Bugünün gençleri evlilikten kaçmıyor; daha çok anlamını yitirmiş, duygusal ve ekonomik olarak sürdürülemez hale gelmiş ilişkilerden uzak duruyor. Çünkü artık evlilik, sadece sevgiyle değil; sosyal onay, ekonomik istikrar ve duygusal olgunlukla da sınanıyor.

Mehmet Kırtorun/ Yazar
Yalnızlık, çağın en yaygın ama en görünmeyen gerçeği. Kimisi bunu tercih ediyor, kimisi buna itiliyor; ama ortak zemin aynı: Güvensizlik, kırılganlık ve bağ kuramama. Çünkü bağ kurmak sorumluluk, sorumluluk ise fedakârlık gerektiriyor. Ve fedakârlık artık pek az kişinin ajandasında yer buluyor.
Zamanla birlikte insan ilişkileri de dönüştü. Bağ kurmak yerine bağlantı kurmak yaygınlaştı; ilişkiler yüzeyselleşti, arkadaşlıklar geçici hale geldi. Evlilik ise pek çok genç için artık bir yuva değil, kişisel alanı tehdit eden bir yapı gibi algılanıyor.
Aile, sadakat, evlilik gibi kavramlar bireysel özgürlükle çelişen eski kalıplar gibi görülürken, onların yerini geçici heyecanlar, sonsuz seçenekler ve dijital tatminler alıyor. Bu yazı, gençlerin evliliğe mesafeli duruşunu sadece "isteksizlik" olarak değil; kültürel dönüşüm, ekonomik baskılar, dijitalleşme ve duygusal yorgunluk gibi katmanlı dinamiklerle birlikte ele alacak.
Görüntüde aşk, gerçekte yorgunluk
Günümüz ilişkileri duygulara değil, görüntülere dayanıyor. Sosyal medya sayesinde aşk, hissetmekten çok sergilemek, paylaşmaktan çok "beğeni" toplamak üzerine kurulu. Kusursuz düğün kareleri, lüks tatiller, gülümseyen çiftler... Her şey mükemmel görünse de, bu sahneler çoğu zaman yaşanması istenen bir senaryoya ait.

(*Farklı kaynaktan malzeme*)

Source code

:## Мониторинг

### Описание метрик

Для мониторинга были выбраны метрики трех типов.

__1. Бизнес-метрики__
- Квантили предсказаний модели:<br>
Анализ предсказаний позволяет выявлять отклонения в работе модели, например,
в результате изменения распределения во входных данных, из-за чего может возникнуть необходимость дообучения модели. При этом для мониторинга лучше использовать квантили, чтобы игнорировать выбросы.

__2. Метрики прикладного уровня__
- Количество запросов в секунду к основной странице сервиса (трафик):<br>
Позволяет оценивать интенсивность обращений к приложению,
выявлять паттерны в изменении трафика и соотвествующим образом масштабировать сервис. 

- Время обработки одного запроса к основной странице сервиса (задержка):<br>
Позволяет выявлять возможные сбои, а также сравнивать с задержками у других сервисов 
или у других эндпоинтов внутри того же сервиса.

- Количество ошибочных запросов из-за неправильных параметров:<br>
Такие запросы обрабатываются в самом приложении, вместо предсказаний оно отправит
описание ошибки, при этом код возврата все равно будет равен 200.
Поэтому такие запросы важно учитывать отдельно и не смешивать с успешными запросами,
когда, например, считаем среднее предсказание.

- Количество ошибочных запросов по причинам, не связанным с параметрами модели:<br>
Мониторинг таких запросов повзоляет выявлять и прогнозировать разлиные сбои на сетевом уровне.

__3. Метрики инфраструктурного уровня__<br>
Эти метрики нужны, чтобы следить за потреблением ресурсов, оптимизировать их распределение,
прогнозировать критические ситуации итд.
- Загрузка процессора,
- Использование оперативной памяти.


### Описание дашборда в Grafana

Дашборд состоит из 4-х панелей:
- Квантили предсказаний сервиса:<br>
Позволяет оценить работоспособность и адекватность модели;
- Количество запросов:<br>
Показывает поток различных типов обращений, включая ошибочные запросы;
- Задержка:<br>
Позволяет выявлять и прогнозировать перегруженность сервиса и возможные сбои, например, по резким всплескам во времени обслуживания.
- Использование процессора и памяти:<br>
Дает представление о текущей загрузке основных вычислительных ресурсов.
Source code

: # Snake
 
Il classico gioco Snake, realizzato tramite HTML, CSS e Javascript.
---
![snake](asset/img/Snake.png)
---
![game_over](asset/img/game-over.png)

Bağ kurmak yerini performansa bıraktı. Sevgi, içten bir duygu değil; iyi ışık alan bir kareye dönüştü. Tüketim kültürü bireye sürekli "daha iyisini hak ediyorsun" diyerek tatminsizlik aşılıyor. Artık iç huzur değil, sergilenebilirlik değerli. Bu da ilişkileri derinlikten uzaklaştırıyor.